Should we still be as excited about Build-to-Rent?

There are many challenges facing the residential market in 2023, as buyers find it more challenging to secure a mortgage due to increased living costs, rising mortgage rates, and the end of the help-to-buy scheme.

Despite not being an ideal situation for residential sales, the forecast does look good for the rental market, particularly Build-to-Rent (BTR), which has already proven resilient during turbulent economic times. The unemployment rate remains low, the population is growing, wages are on the rise, and higher mortgage rates are reducing affordability. Meanwhile, many landlords are selling up amid much less friendly tax policies.

So despite a challenging 2022 and a slight slowdown in Q4, the build-to-rent sector is in excellent shape, with over £30 billion invested, over 75,000 homes completed and a further 163,400 in the planning and delivery stages. And it doesn’t look as though that will slow down anytime soon as a recent BTR report produced by British Property Federation (BPF), Savills and data specialists Molior, revealed that completed Build to Rent (BTR) homes could rise five-fold to 380,000 homes by 2032. The forecast reveals that by 2032, 8% of UK homes for rent will be purpose-built. That’s up from only 1.5% today. (source)

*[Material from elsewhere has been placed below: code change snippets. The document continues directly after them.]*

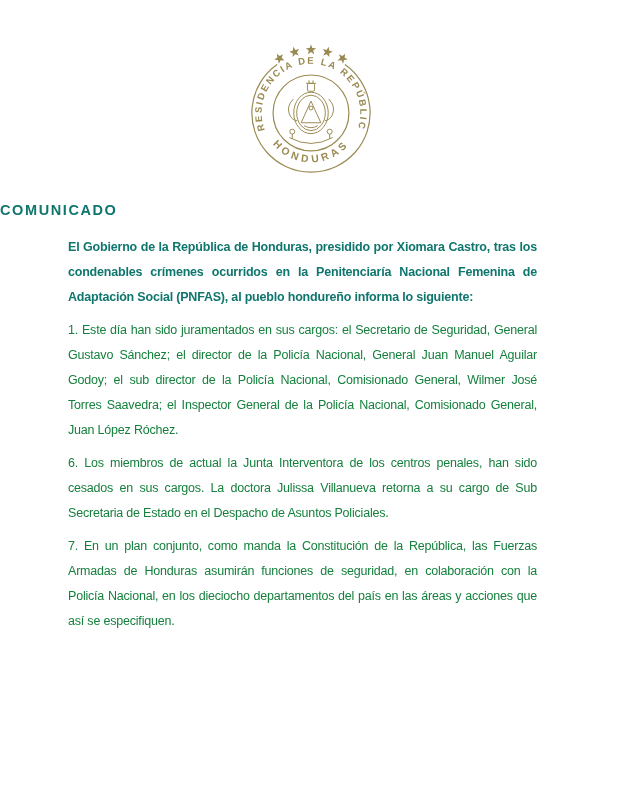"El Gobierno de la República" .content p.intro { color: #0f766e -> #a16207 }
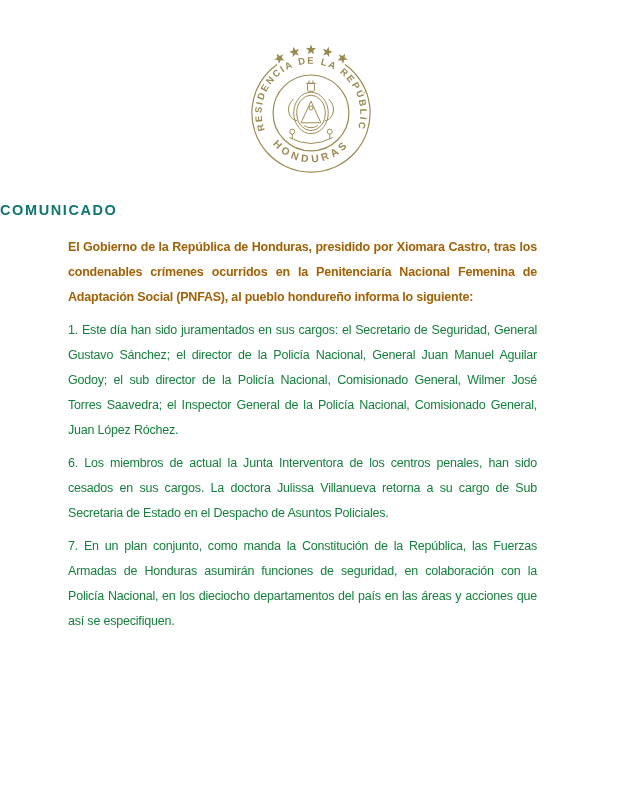"1. Este día han sido" .content p { color: #15803d -> #ef4444 }
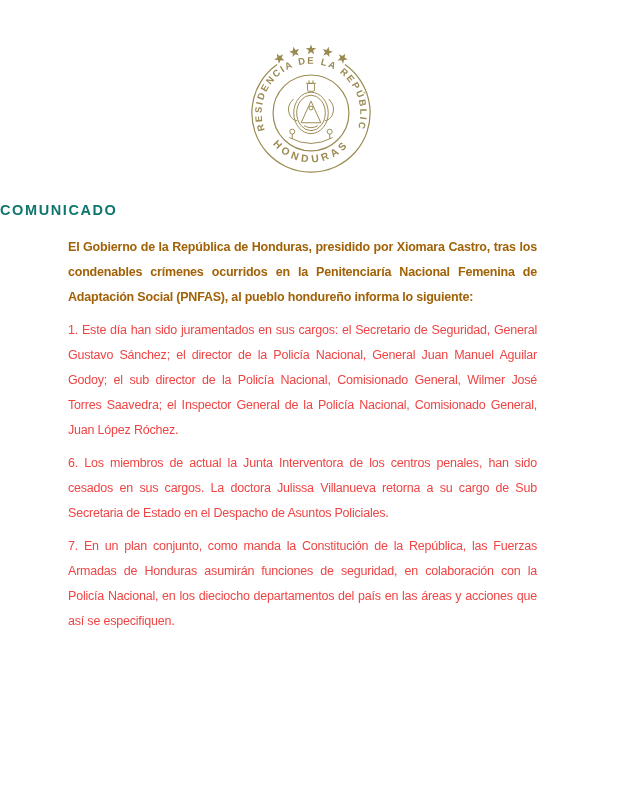"6. Los miembros de actual" p { text: 6 -> 2 }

This is excellent news for the sector – but the question we should be asking is, where will that growth occur? And what will the evolution of BTR look like through 2023 and beyond?

Regional Cities

Although developers and investors initially focused on London, since 2017 they have turned their attention to other major UK cities, including Manchester, Birmingham, and Leeds. While Co-Living is still lagging behind, local authorities are increasingly adopting BTR to diversify their housing supply. Some 47% of local authorities now have BTR in their housing pipeline. In order to continue to drive economic growth within inner city regeneration, the government must continue to explore how planning reform and land release can facilitate the sector’s continued growth.

Single Family Homes

Built-to-rent has traditionally been dominated by multifamily properties but there has recently been a rise in single-family homes (SFH). Therefore, the prediction of SFHs growing to 18% of all Build-to-Rent stock is not surprising. More and more people throughout the UK – not just in cities – are interested in renting a family home. Within the past 12 months, this segment of the market has seen a 44% increase in planning pipelines, reaching 21,000 homes.

Later Living

In a recent analysis by Paragon Bank, tenants 65 years and over and those 55-64 years of age have been shown to be the fastest-growing segments of the private rental sector.

Almost a quarter of the population will be over 65 years old, and investors are increasingly interested in retirement living. A recent Knight Frank survey found that 67% of leading investors across residential investment sectors anticipate investing in senior housing rental within the next five years.

To summarise, the future looks bright for the Living Assets sector and although this sector still accounts for only a small amount of new housing production, completed BTR homes are up by 14% year-on-year, and the sector could be worth £170 billion by 2032.

There will undoubtedly be an increase in the number of Build-to-Rent specialists entering the market. This will provide further career opportunities for those working in or looking to move into the sector. For the foreseeable future, Living Assets should continue to play a significant role in the housing market.